Russian version of Virus Total will launch later this year
Russian language media outlets reported this week that a prototype of a new homegrown virus analysis service, to be called Multiscanner, will be released later this year and fully operational in 2025.
A website has already been reserved for the service, virustest.gov.ru, but doesn’t yet have any content. According to government sources quoted in Cybernews, it’s planned to be a superset of the features found in Google-owned Virus Total. This is a common repository of virus signatures, used to check for malware and suspicious files and links.
The launch of the service, which is apparently intended to avoid Western surveillance, is based on several factors. First, there are concerns that the U.S. government could monitor data placed in Virus Total and track malware with Russian origins, hence the need for a separate entity.

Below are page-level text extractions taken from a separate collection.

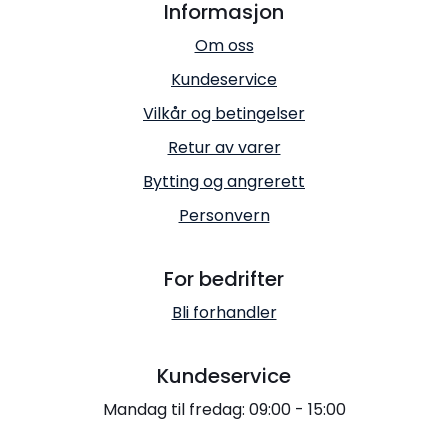
Informasjon
Om oss
Kundeservice
Vilkår og betingelser
Retur av varer
Bytting og angrerett
Personvern
For bedrifter
Bli forhandler
Kundeservice
Mandag til fredag: 09:00 - 15:00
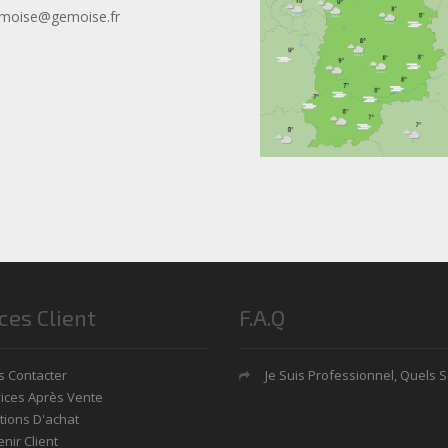
moise@gemoise.fr
ces Client
F.A.Q
 Contacter
Je Suis Professionnel, Quels Sont Mes Avan
ices Après Vente
tions D'achat
nir Client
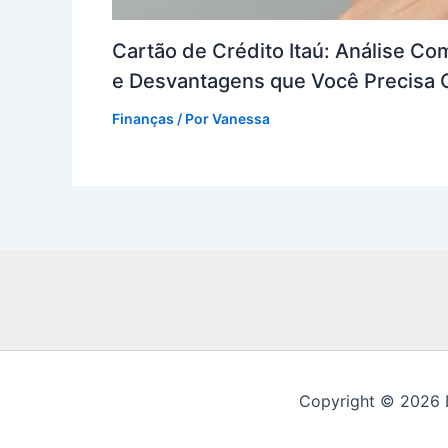
Cartão de Crédito Itaú: Análise C
e Desvantagens que Você Precisa
Finanças
/ Por
Vanessa
Copyright © 2026 D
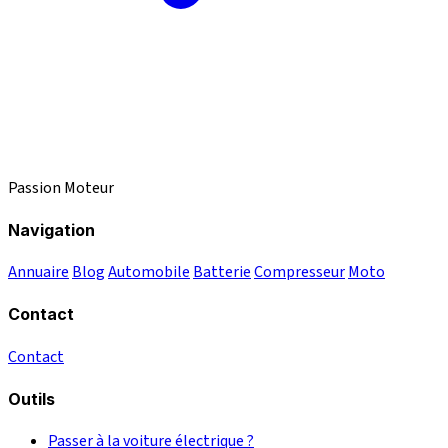
Passion Moteur
Navigation
Annuaire
Blog
Automobile
Batterie
Compresseur
Moto
Contact
Contact
Outils
Passer à la voiture électrique ?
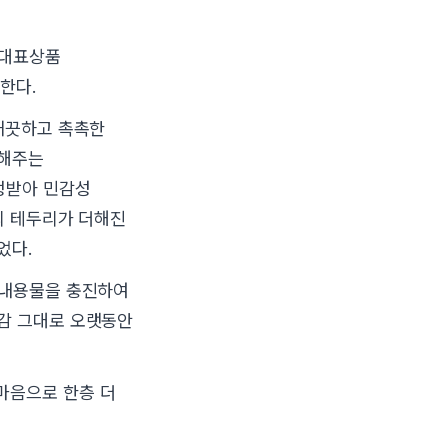
 대표상품
한다.
 깨끗하고 촉촉한
출해주는
정받아 민감성
의 테두리가 더해진
었다.
 내용물을 충진하여
용감 그대로 오랫동안
마음으로 한층 더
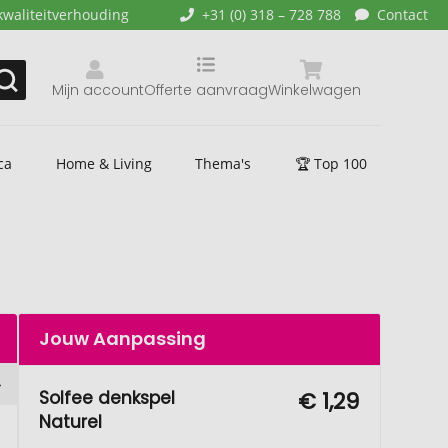
kwaliteitverhouding
+31 (0) 318 – 728 788
Contact
Mijn account
Offerte aanvraag
Winkelwagen
ca
Home & Living
Thema's
🏆 Top 100
Jouw Aanpassing
Solfee denkspel
€ 1,29
Naturel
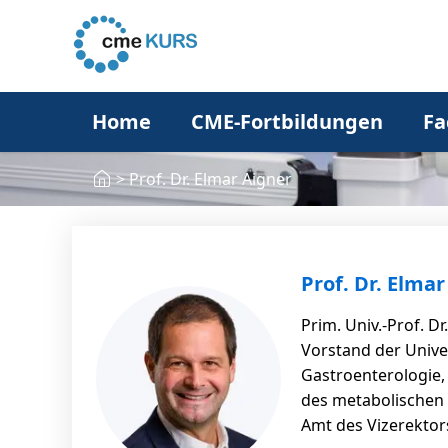
Home
CME-Fortbildungen
Fa
>
Prof. Dr. Elmar Aigner
Prof. Dr. Elma
Prim. Univ.-Prof. D
Vorstand der Univer
Gastroenterologie,
des metabolischen 
Amt des Vizerektor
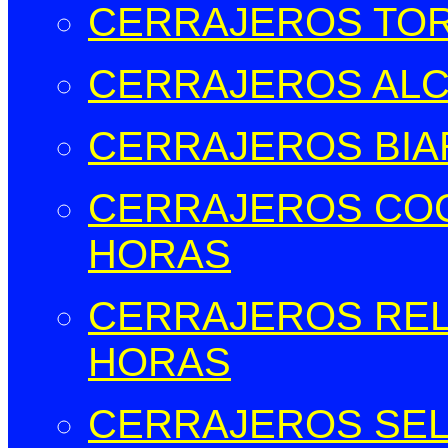
CERRAJEROS TOR
CERRAJEROS ALCO
CERRAJEROS BIAR
CERRAJEROS COCE
HORAS
CERRAJEROS RELL
HORAS
CERRAJEROS SELL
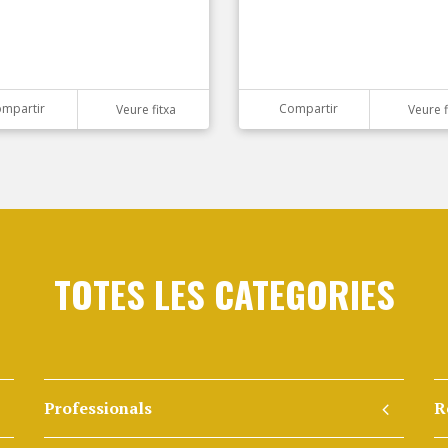
mpartir
Compartir
Veure fitxa
Veure f
TOTES LES CATEGORIES
Professionals
R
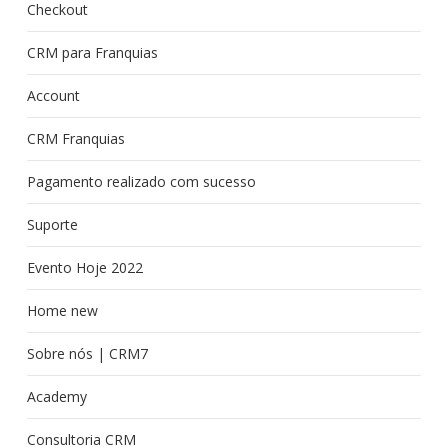
Checkout
CRM para Franquias
Account
CRM Franquias
Pagamento realizado com sucesso
Suporte
Evento Hoje 2022
Home new
Sobre nós | CRM7
Academy
Consultoria CRM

That concern isn’t so farfetched. Virus Total suffered a major data leak this past summer. A list of more than 5,000 customers of the virus service were accidentally uploaded to the platform.
Some of these customers included various U.S. and U.K. government agency staffers, such as from the National Security Agency and Government Communications Headquarters, respectively. One source quoted in the announcement said that it’s possible Virus Total usage within Russia might become illegal once Multiscanner becomes fully operational.
Second, this is another step in the transformation of Russia’s digital universe into a more closed system. That universe has created its own social media network called Vkontakte, the Yandex search engine and an Android app store named RuStore. Russia has been working on having a fully segregated internet service similar to what China has built over the past several decades, with peering points that connect to the overall worldwide internet managed and filtered by a state-run agency called Roskomnadzor.
Finally, the move is in response to various international sanctions that have been created in the wake of the Ukrainian invasion. It’s intended to produce other homegrown alternatives to foreign tech sources that are now restricted to operate inside the country, or that have chosen to close their offices.
The new venture is somewhat ironic, given the presence Russian-based malware groups have in the overall threat landscape. Verizon’s most recent Data Breach Investigations Report, for example, cites monthly Russian exploits for 2022, and there are other reports of frequent disinformation campaigns that date back to Russian sources during the 2016 U.S. presidential election.
Multiscanner will also include both static and behavioral application analysis tools, such as sandboxes, and unspecified hardware and software elements. The system is being developed at the National Technology Center for Digital Cryptography, according to Russian media reports. It will involve multiple Russian companies and organizations as part of the Digital Economy national project, including Kaspersky, Dr. Web, Netoscope and AVsoft. Whether that brings new attention by U.S. and E.U. regulators on these providers for their Russian activities remains to be seen.